## Work instruction 1
Answer each question from the AES encryption text.
(a) Which organization announced in 2001 that it had made a suitable selection?
(b) In what month and year did the U.S. government approve AES as the federal government's standard encryption?
(c) What block size does AES have?
## Work instruction 2
According to the AES encryption text, what key sizes does the Rijndael block cipher have? List every one.
## Work instruction 3
Resume the AES encryption text, beginning right after its last sentence.

The arrival of AES encryption
Since DES was no longer reliable, the U.S once again set out in search of new standard encryption they could adopt. This time, the duration of search and evaluation of existing encryptions was put at five years.
In 2001, the good news arrived. TheNational Institute of Standards and Technology (NIST) proclaimed it had made a suitable selection.
The encryption chosen was a tool developed by Belgium cryptographers Joan Daemen and Vincent Rijmen. It was a subset of the Rijndael block cipher, which has key sizes 128-bits, 192-bits, and 256-bits along with 128-bits block size.
Finally, after much testing, the U.S government in May 2002 approved AES as the federal government’s standard encryption; and before long other countries adopted it as its standard encryption algorithm too.
Why was Rijndael block Cipher selected for AES?
Encryptions always involve give and take. Although, it’s possible to have encryption that is more secure than AES. However, it would have little practicability given the long duration for it to encrypt and decrypt. The RSA cipher addresses this problem without compromising on the effectiveness of encryption.
In essence, the National Institute of Standards and Technology chose this cipher because of its overall ability, including its excellent performance on hardware, software and its increased safety and ease of implementation.
How does AES encryption work?
Understanding encryption algorithms, especially the more complicated ones like AES, isn’t easy. As you would expect from any computing program, AES also involves lots of maths revolving around binary codes (lots of 0’s and 1’s) that would be hard to explain.
Nonetheless, to make things easy, here is a simpler (or maybe rudimentary) explanation of the general processes that constitute the AES functionality. I hope this will surely let you have an idea of how the actual encryption takes place on computers.
1. Divide information into blocks
Note that AES is a block cipher and not a stream cipher. Here, the first action point is that plaintexts (information for encryption) are divided into blocks of bits rather than bit-by-bit.
AES has a 128-bits block size. Hence, it divides the information into 4 x 4 columns of 16 bytes (a byte contains eight bits. Hence, 16 multiplied by 8 equals 128).
For example, if you have a message that says, “get me some water, please.” The initial block will look something like this:
| g | m | 0 | w |
| e | e | m | a |
| t | e | t | |
| s | e |
You can see this block doesn’t include the entire message. That’s because the part until “wate” has filled up the first block. So, the rest of the message (from the “r” of “water”) will constitute the second block. The blocks will continue to add up until your message is complete.
Since this is just an example explaining the basic concept, let’s focus only on the first block. The process explained below will apply to all the subsequent blocks as well. (If your curious to know what happens, you can take this as an exercise to encrypt the other blocks. That’ll surely be fun.)
2. Key expansion
Here, the first key is taken and used to derive other keys suitable for all-around encryption. It is a vital AES encryption step. It derives new 128-bit keys using Rijndael’s key, which is an easy way of producing key ciphers.

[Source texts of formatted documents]
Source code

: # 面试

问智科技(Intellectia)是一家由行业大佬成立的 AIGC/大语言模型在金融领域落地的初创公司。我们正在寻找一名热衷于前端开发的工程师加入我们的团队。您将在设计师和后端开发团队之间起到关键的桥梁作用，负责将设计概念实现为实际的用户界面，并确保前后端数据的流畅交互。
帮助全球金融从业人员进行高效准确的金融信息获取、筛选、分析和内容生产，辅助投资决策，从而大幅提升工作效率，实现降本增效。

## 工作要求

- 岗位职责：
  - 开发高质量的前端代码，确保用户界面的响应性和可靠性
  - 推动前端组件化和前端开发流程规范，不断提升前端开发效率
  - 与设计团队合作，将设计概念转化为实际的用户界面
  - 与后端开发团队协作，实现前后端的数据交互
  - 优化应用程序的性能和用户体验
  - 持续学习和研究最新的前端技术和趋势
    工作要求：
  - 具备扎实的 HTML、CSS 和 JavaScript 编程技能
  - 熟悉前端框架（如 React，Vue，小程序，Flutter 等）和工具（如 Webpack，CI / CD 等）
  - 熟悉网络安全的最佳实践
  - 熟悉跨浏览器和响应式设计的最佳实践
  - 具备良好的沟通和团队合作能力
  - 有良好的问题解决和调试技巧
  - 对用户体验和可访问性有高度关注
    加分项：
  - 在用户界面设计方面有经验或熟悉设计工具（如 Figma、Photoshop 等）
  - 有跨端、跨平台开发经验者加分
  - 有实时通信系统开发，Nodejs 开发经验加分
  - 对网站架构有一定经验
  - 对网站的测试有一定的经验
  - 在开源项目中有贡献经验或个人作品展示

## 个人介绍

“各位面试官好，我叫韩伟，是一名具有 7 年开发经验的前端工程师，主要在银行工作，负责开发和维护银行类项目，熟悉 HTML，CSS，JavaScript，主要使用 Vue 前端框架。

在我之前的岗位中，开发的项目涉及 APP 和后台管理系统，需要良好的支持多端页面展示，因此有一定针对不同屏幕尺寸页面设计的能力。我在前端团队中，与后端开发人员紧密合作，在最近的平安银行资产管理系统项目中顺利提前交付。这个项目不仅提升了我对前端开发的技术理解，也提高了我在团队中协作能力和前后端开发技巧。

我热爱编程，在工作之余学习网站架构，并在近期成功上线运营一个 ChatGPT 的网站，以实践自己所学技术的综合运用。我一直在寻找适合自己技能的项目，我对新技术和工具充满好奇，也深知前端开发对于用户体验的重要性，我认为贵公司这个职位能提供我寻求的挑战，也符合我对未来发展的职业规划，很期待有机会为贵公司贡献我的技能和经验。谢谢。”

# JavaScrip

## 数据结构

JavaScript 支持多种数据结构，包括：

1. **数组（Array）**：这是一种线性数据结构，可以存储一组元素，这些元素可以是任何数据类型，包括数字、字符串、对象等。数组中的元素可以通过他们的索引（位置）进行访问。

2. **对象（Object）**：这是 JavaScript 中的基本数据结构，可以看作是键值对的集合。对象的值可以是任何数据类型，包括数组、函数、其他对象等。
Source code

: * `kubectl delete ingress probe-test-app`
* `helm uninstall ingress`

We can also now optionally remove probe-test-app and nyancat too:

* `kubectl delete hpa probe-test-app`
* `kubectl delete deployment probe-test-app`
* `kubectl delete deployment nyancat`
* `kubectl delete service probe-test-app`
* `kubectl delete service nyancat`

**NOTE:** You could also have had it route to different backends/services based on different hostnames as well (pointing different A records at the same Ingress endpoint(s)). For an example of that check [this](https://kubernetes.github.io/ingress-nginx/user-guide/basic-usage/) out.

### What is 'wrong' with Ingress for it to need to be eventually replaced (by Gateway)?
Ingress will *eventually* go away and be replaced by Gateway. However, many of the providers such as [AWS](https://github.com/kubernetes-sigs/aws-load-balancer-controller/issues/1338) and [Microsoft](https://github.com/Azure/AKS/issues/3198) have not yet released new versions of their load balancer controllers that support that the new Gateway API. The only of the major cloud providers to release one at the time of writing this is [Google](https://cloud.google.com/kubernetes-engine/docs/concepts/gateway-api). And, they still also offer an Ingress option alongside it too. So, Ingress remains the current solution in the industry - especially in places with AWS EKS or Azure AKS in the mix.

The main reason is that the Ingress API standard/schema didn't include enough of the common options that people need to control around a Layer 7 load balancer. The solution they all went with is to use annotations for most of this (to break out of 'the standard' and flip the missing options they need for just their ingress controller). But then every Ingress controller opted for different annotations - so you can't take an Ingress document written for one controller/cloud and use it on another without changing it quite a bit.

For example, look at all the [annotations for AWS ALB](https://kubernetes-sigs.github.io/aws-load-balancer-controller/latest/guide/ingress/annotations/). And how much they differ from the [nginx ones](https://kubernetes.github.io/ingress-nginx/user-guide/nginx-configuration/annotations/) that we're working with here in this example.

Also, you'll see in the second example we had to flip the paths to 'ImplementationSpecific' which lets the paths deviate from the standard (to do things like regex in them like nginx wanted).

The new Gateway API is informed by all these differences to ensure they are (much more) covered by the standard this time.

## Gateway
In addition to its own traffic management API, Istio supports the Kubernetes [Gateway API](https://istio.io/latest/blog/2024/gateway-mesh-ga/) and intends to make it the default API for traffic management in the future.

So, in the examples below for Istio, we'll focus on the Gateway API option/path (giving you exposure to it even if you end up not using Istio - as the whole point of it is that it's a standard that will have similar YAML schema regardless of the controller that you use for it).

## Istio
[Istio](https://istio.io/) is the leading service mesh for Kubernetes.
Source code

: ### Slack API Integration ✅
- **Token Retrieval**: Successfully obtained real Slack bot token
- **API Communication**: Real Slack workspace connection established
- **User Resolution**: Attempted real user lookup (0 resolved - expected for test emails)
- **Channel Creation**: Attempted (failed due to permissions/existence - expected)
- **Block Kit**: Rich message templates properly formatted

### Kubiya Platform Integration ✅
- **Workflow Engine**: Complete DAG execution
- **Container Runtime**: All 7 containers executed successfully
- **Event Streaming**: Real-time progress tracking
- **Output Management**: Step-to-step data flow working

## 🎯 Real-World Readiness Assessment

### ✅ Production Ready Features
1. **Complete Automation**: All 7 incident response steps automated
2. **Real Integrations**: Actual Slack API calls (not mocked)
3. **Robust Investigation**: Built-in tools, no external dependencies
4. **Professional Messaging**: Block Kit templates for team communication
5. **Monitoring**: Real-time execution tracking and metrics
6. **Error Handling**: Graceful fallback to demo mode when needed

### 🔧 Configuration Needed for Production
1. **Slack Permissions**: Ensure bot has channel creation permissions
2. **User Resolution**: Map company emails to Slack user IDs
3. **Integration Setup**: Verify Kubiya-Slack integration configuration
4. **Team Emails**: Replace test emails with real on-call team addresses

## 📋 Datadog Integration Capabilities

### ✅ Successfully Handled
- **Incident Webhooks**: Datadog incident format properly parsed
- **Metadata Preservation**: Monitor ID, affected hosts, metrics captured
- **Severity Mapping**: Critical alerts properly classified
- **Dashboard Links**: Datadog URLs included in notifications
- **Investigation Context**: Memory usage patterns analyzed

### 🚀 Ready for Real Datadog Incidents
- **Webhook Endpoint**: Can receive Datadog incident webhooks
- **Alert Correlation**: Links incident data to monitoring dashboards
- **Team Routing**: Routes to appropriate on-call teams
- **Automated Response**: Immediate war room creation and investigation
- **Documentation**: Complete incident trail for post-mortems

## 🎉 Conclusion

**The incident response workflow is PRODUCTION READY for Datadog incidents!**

## Exercise response 1
(a) The National Institute of Standards and Technology (NIST)
(b) May 2002
(c) 128 bits

## Exercise response 2
- 128 bits
- 192 bits
- 256 bits

## Exercise response 3
For instance, if the initial key is “kids are smarter”, this is how it would look like before key expansion:
| k | s | t | |
| i | a | m | e |
| d | r | a | r |
| s | e | r |
After key expansion (using Rijndael’s key schedule), the AES encryption will likely appear thus:
| 25 | 39 | 2i | t6 |
| i0 | 9g | tu | 9g |
| hs | 3i | ir | 84 |
| kt | ek | eg | ic |
While the above may seem as though they are arbitrary characters, that isn’t the case. Rijndael’s key schedule applies structured processes to encrypt each of the keys. I shall discuss the usefulness of each round key later on.
3. Round key addition
This step marks the beginning of AES encryption. In this stage, the algorithm combines the original key to the phrase, which was previously converted into a 4 x 4 block:
| g | m | o | w |
| e | e | m | a |
| t | e | t | |
| s | e |
+
| k | s | t | |
| i | a | m | e |
| d | r | a | r |
| s | e | r |
We can add both phrases using XOR cipher, an algorithm used for adding encryption.
Although adding the two blocks of texts may seem impossible, note that AES uses binary code. The characters you see are just a substitute to make it easy to understand. Typically, after encryption, what you get after adding the two blocks is a different block of a cipher. Let’s represent the mathematical operation thus:
| i4 | he | zv | 8t |
| t9 | 8e | 37 | 3m |
| eh | 5c | 9e | 9d |
| 85 | fm | 3i | ih |
4. Byte substitution
Here, the AES algorithm replaces each byte with a code gotten from an already pre-determined table. The table called Rijndael S-box looks like the table below:
It is a complicated system with no specific logic. The algorithm uses the established table to get the code. For example, dj turns to 62, h3 turns to jb, s8 turns to 9f, etc. Therefore, after the byte substitution, the block of cipher may look like the representation below (note that this is only a hypothetical representation of what the real situation is):
| ic | m4 | lg | m3 |
| 9g | kk | 2i | kt |
| 85 | xi | 0e | 29 |
| it | 28 | e7 | qy |
You will notice I underlined the characters in the last column from the table above, while the second column is in bold letters. This will be useful in the following steps.
5. Shift rows
As the name implies, it simply involves shifting the rows of the block gotten from the byte substitution process.
While the first row remains intact, the next one shifts one step leftwards by a byte, the next row moves two steps leftwards by two bytes, and the one after that also shifts three steps leftwards by three bytes. Thus, giving us:
| ic | m4 | kf | m3 |
| kk | 2i | kt | 9g |
| 0e | 29 | 85 | xi |
| qy | it | 28 | e7 |
6. Column mix
This involves a lot of advanced mathematics and is a bit complicated to explain. However, what happens is that each step multiplies every column using a pre-established matrix. This gives birth to a new block of code.
For simplicity, assume the mathematical calculation gives the result below:
| mt | k5 | 3m | nb |
| 94 | 39 | If | 9g |
| 0x | yn | 4m | n5 |
| 6c | b0 | 4k | qt |
7. Round key addition
Remember the keys achieved at the key expansion segment? It’s time to make use of them. I will add it to the outcome of the mixed column:
| mt | k5 | 3m | nb |
| 94 | 39 | If | 9g |
| 0x | yn | 4m | n5 |
| 6c | b0 | 4k | qt |
+
| 25 | 39 | 2i | t6 |
| i0 | 9g | tu | 9g |
| hs | 3i | ir | 84 |
| kt | ek | eg | ic |
The addition of these two produces another block of binary code, which may be depicted as:
| 0e | 6c | 38 | tg |
| mt | eg | ij | 4c |
| 9u | 39 | iq | 8g |
| 73 | 8e | 26 | bg |
This further goes through another round of modifications to produce yet another result.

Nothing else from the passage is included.